Par hostilité envers Israël d’une part (confondant souvent la nation israélienne et son gouvernement de droite), et en raison d’une alliance stratégique passée entre LFI et les associations militantes des quartiers de l’autre, les Insoumis, dont beaucoup de membres ou de responsables ne sont pas antisémites, ont néanmoins toléré en leur sein des activistes ou des candidats professant plus ou moins ouvertement l’antisémitisme. Un antisémitisme relativement nouveau en France, celui que diffusent les islamistes, ainsi que certaines fractions palestiniennes qui en font partie, à commencer par le Hamas. Ils ont aussi fait de coupables concessions à un discours antisioniste radical, nourri d’idéologie « décoloniale », qui réclame explicitement ou implicitement, la destruction de l’État d’Israël, ce qui les rattache, par un biais « géopolitique », à la rhétorique antisémite la plus éculée.
Quant à Jean-Luc Mélenchon, qui a voulu et organisé cette trahison des idéaux de la gauche pour de médiocres raisons électorales, on sent aussi dans ses interventions une étrange hostilité personnelle envers les Juifs français et leurs organisations représentatives.

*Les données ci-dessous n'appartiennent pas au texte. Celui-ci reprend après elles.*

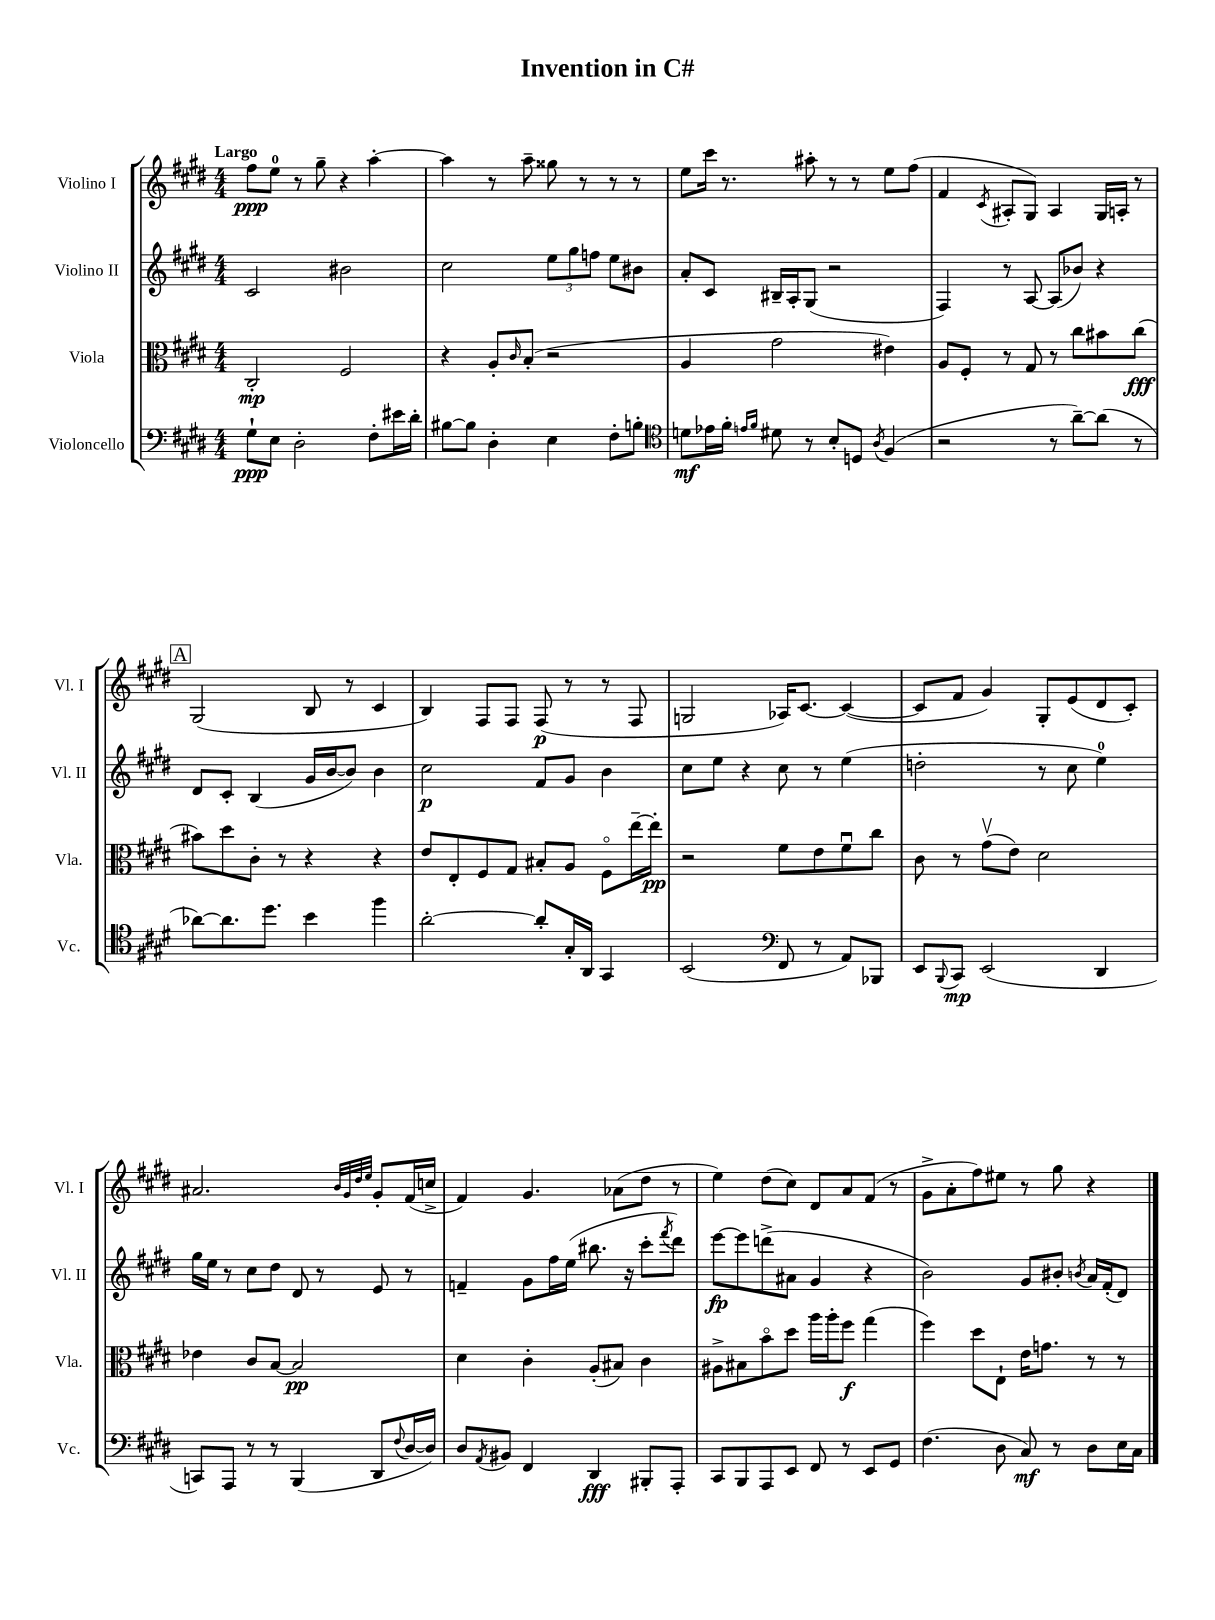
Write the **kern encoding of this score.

**kern	**dynam	**kern	**dynam	**kern	**dynam	**kern	**dynam
*part4	*part4	*part3	*part3	*part2	*part2	*part1	*part1
*staff4	*staff4	*staff3	*staff3	*staff2	*staff2	*staff1	*staff1
*I"Violoncello	*	*I"Viola	*	*I"Violino II	*	*I"Violino I	*
*I'Vc.	*	*I'Vla.	*	*I'Vl. II	*	*I'Vl. I	*
*clefF4	*	*clefC3	*	*clefG2	*	*clefG2	*
*k[f#c#g#d#]	*	*k[f#c#g#d#]	*	*k[f#c#g#d#]	*	*k[f#c#g#d#]	*
*M4/4	*	*M4/4	*	*M4/4	*	*M4/4	*
=1	=1	=1	=1	=1	=1	=1	=1
!	!	!	!	!	!	!LO:TX:a:B:t=Largo	!
8G#`\L	ppp	2C#'/	mp	2c#/	.	8ff#\L	ppp
8E\J	.	.	.	.	.	8ee\J	.
2D#'\	.	.	.	.	.	8r	.
.	.	.	.	.	.	8gg#~\	.
.	.	2F#/	.	2b#X\	.	4r	.
8F#'\L	.	.	.	.	.	[4aa'\	.
16e#X\L	.	.	.	.	.	.	.
16d#'\JJ	.	.	.	.	.	.	.
=2	=2	=2	=2	=2	=2	=2	=2
[8B#X\L	.	4r	.	2cc#\	.	4aa\]	.
8B#\J]	.	.	.	.	.	.	.
4D#'\	.	8A'/L	.	.	.	8r	.
.	.	16qqc#/	.	.	.	.	.
.	.	(8B'/J	.	.	.	8aa~\	.
4E\	.	2r	.	12ee\L	.	8gg##X\	.
.	.	.	.	12gg#\	.	.	.
.	.	.	.	.	.	8r	.
.	.	.	.	12ffn\J	.	.	.
8F#'\L	.	.	.	8ee\L	.	8r	.
8Bn'\J	.	.	.	8b#X\J	.	8r	.
=3	=3	=3	=3	=3	=3	=3	=3
*clefC4	*	*	*	*	*	*	*
8dn\L	mf	4A/	.	8a'/L	.	8ee\L	.
16e-X\L	.	.	.	8c#/J	.	16ccc#\Jk	.
16f#'\JJ	.	.	.	.	.	8.r	.
16qqen/LL	.	.	.	.	.	.	.
16qqf#/JJ	.	.	.	.	.	.	.
8d#X\	.	2g#\	.	16B#X~/LL	.	.	.
.	.	.	.	16A'/J	.	.	.
8r	.	.	.	(8G#/J	.	8aa#X'\	.
8B'/L	.	.	.	2r	.	8r	.
8Dn/J	.	.	.	.	.	8r	.
8qA/	.	.	.	.	.	.	.
(4F#/	.	4e#X\)	.	.	.	8ee\L	.
.	.	.	.	.	.	(8ff#\J	.
=4	=4	=4	=4	=4	=4	=4	=4
2r	.	8A/L	.	4F#/)	.	4f#/	.
.	.	8F#'/J	.	.	.	.	.
.	.	.	.	.	.	8qc#/	.
.	.	8r	.	8r	.	8A#X'/L	.
.	.	8G#/	.	[8A/	.	8G#/J)	.
8r	.	8r	.	(8A/L]	.	4A#/	.
[8a~\L)	.	8cc#\L	.	8b-X/J)	.	.	.
(8a\J]	.	8b#X\	.	4r	.	16G#/LL	.
.	.	.	.	.	.	16An'/JJ	.
8r	.	(8cc#\J	fff	.	.	8r	.
!!LO:LB:g=z
!!LO:REH:place=s1:t=A
=5	=5	=5	=5	=5	=5	=5	=5
[8a-X\L)	.	8b#X\L)	.	8d#/L	.	(2G#/	.
8.a-\]	.	8dd#\	.	8c#'/J	.	.	.
.	.	8c#'\J	.	(4B/	.	.	.
8.dd#\J	.	.	.	.	.	.	.
.	.	8r	.	.	.	.	.
4b\	.	4r	.	16g#/LL	.	8B/	.
.	.	.	.	[16b/J	.	.	.
.	.	.	.	8b/J])	.	8r	.
4ff#\	.	4r	.	4b\	.	4c#/	.
=6	=6	=6	=6	=6	=6	=6	=6
[2a'\	.	8e/L	.	2cc#\	p	4B/)	.
.	.	8E'/	.	.	.	.	.
.	.	8F#/	.	.	.	8F#/L	.
.	.	8G#/J	.	.	.	8F#/J	.
8a'/L]	.	8B#X'/L	.	8f#/L	.	(8F#/	p
16G#'/L	.	8A/J	.	8g#/J	.	8r	.
16AA/JJ	.	.	.	.	.	.	.
4GG#/	.	8F#\L	.	4b\	.	8r	.
.	.	[16ee~\L	.	.	.	8F#/	.
.	.	16ee'\JJ]	pp	.	.	.	.
=7	=7	=7	=7	=7	=7	=7	=7
(2BB/	.	2r	.	8cc#\L	.	2Gn/	.
.	.	.	.	8ee\J	.	.	.
.	.	.	.	4r	.	.	.
*clefF4	*	*	*	*	*	*	*
8FF#/	.	8f#\L	.	8cc#\	.	16A-X/KL)	.
.	.	.	.	.	.	[8.c#/J	.
8r	.	8e\	.	8r	.	.	.
8AA/L)	.	8f#u\	.	(4ee\	.	(4c#/_	.
8BBB-X/J	.	8cc#\J	.	.	.	.	.
=8	=8	=8	=8	=8	=8	=8	=8
8EE/L	.	8c#\	.	2ddn'\	.	8c#/L]	.
8qqBBB/	.	.	.	.	.	.	.
8CC#/J	mp	8r	.	.	.	8f#/J	.
(2EE/	.	(8g#v\L	.	.	.	4g#/)	.
.	.	8e\J)	.	.	.	.	.
.	.	2d#\	.	8r	.	8G#'/L	.
.	.	.	.	8cc#\	.	(8e/	.
4DD#/	.	.	.	4ee\)	.	8d#/	.
.	.	.	.	.	.	8c#'/J)	.
!!LO:LB:g=z
=9	=9	=9	=9	=9	=9	=9	=9
8CCn/L)	.	4e-X\	.	16gg#\LL	.	2.a#X/	.
.	.	.	.	16ee\JJ	.	.	.
8AAA/J	.	.	.	8r	.	.	.
8r	.	8c#/L	.	8cc#\L	.	.	.
8r	.	[8B/J	.	8dd#\J	.	.	.
(4BBB/	.	2B/]	pp	8d#/	.	.	.
.	.	.	.	8r	.	.	.
.	.	.	.	.	.	32qqb/LLL	.
.	.	.	.	.	.	32qqg#/	.
.	.	.	.	.	.	32qqdd#/	.
.	.	.	.	.	.	32qqee/JJJ	.
8DD#/L	.	.	.	8e/	.	8g#'/L	.
8qqF#/	.	.	.	.	.	.	.
[16D#/L	.	.	.	8r	.	(16f#/L	.
16D#/JJ])	.	.	.	.	.	16ccn^/JJ	.
=10	=10	=10	=10	=10	=10	=10	=10
8D#/L	.	4d#\	.	4fn~/	.	4f#/)	.
8qAA/	.	.	.	.	.	.	.
8BB#X/J	.	.	.	.	.	.	.
4FF#/	.	4c#'\	.	8g#\L	.	4.g#/	.
.	.	.	.	16ff#\L	.	.	.
.	.	.	.	(16ee\JJ	.	.	.
4DD#/	fff	(8A'/L	.	8.bb#X\	.	.	.
.	.	8B#X/J)	.	.	.	(8a-X\L	.
.	.	.	.	16r	.	.	.
8BBB#X'/L	.	4c#\	.	8ccc#'\L	.	8dd#\J	.
.	.	.	.	8qfff#/	.	.	.
8AAA'/J	.	.	.	8ddd#\J)	.	8r	.
=11	=11	=11	=11	=11	=11	=11	=11
8CC#/L	.	8A#X^\L	.	[8eee\L	fp	4ee\)	.
8BBB/	.	8B#X\	.	8eee\]	.	.	.
8AAA/	.	8b\	.	(8dddn^\	.	(8dd#\L	.
8EE/J	.	8dd#\J	.	8a#X\J	.	8cc#\J)	.
8FF#/	.	16aa\LL	.	4g#/	.	8d#/L	.
.	.	16aa'\J	.	.	.	.	.
8r	.	8ff#\J	f	.	.	8a/	.
8EE/L	.	(4gg#\	.	4r	.	(8f#/J	.
8GG#/J	.	.	.	.	.	8r	.
=12	=12	=12	=12	=12	=12	=12	=12
(4.F#\	.	4ff#\)	.	2b\)	.	8g#^\L	.
.	.	.	.	.	.	8a'\	.
.	.	8dd#\L	.	.	.	8ff#\)	.
8D#\	.	8E`\J	.	.	.	8ee#X\J	.
8C#/)	mf	16e\KL	.	8g#/L	.	8r	.
.	.	8.gn\J	.	.	.	.	.
8r	.	.	.	8b#X'/J	.	8gg#\	.
.	.	.	.	8qbn/	.	.	.
8D#\L	.	8r	.	16a/LL	.	4r	.
.	.	.	.	(16f#'/J	.	.	.
16E\L	.	8r	.	8d#/J)	.	.	.
16C#\JJ	.	.	.	.	.	.	.
==	==	==	==	==	==	==	==
*-	*-	*-	*-	*-	*-	*-	*-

À cela, il faut ajouter deux choses. Les dérives de LFI ne sont pas celles de la gauche en général. Les autres partis y sont rétifs ou hostiles, surtout le PS, qui a tenu à éliminer du texte du programme du NFP toute ambiguïté sur ce point. La gauche, en tant que coalition, dans ses projets et ses discours communs, dénonce l’antisémitisme comme un fléau majeur et rappelle sans cesse sa position de principe sur la sécurité d’Israël et la « solution à deux États ». Chacun remarquera enfin que la brutalité et la durée interminable de la réplique d’Israël, avec ses pertes civiles massives, hommes, femmes et enfants, nourrit évidemment la propagande de l’extrême gauche anti-israélienne et affaiblit symétriquement la position de tous ceux qui tiennent à préserver l’alliance traditionnelle entre la gauche républicaine et les Français juifs, sur des bases universalistes et antiracistes.